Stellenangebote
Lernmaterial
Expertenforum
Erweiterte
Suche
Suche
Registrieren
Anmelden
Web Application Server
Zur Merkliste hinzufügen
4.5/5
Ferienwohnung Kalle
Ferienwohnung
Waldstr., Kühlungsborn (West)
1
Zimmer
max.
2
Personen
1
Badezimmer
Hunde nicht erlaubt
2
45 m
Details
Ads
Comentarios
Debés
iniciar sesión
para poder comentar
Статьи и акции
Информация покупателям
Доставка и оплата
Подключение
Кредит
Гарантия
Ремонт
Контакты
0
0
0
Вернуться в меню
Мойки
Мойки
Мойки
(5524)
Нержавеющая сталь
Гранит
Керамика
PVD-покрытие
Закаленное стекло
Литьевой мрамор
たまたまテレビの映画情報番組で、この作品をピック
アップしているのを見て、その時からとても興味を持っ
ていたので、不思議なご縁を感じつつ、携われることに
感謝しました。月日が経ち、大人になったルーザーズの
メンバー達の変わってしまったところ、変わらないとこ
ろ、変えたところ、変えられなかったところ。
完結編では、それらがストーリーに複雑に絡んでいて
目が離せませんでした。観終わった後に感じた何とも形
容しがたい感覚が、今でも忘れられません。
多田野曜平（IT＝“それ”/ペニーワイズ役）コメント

* * * *

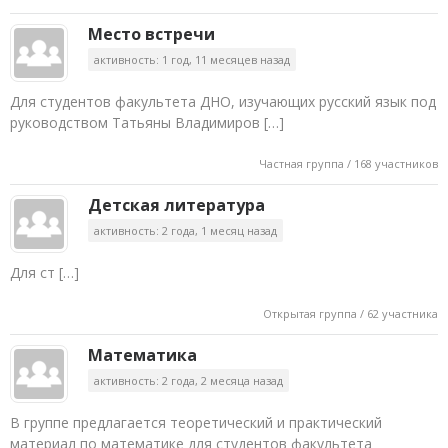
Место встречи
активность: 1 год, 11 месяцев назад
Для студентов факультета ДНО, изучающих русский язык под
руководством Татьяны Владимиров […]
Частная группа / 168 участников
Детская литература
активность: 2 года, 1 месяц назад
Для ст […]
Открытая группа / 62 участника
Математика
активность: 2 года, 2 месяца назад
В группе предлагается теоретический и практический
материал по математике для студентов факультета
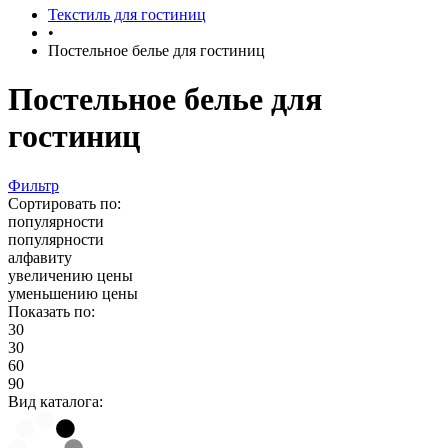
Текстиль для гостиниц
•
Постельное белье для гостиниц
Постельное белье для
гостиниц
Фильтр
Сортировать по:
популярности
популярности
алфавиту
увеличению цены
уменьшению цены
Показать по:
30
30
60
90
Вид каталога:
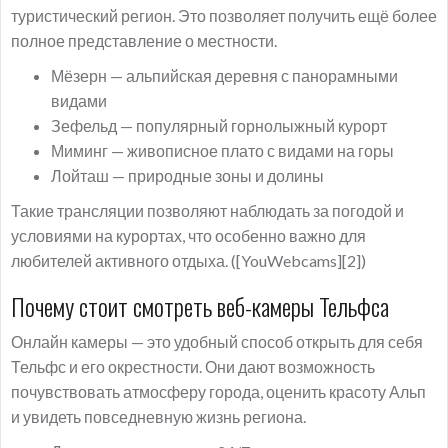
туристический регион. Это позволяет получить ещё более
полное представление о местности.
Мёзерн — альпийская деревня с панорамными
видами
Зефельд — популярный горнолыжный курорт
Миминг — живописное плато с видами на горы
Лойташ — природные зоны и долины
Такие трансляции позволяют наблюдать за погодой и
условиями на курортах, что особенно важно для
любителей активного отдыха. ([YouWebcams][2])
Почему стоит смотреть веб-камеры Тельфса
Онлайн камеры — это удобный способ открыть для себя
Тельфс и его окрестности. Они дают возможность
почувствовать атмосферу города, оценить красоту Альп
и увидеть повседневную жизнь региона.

* * * *

WHAT YOU HAVE TO DO:
Transcribe the lines above between the line holding "Почему стоит смотреть веб-камеры Тельфса" and the line holding "и увидеть повседневную жизнь региона.", inclusive, exactly as they stand and with nothing added.

REPLY TO THE TASK:
Почему стоит смотреть веб-камеры Тельфса
Онлайн камеры — это удобный способ открыть для себя
Тельфс и его окрестности. Они дают возможность
почувствовать атмосферу города, оценить красоту Альп
и увидеть повседневную жизнь региона.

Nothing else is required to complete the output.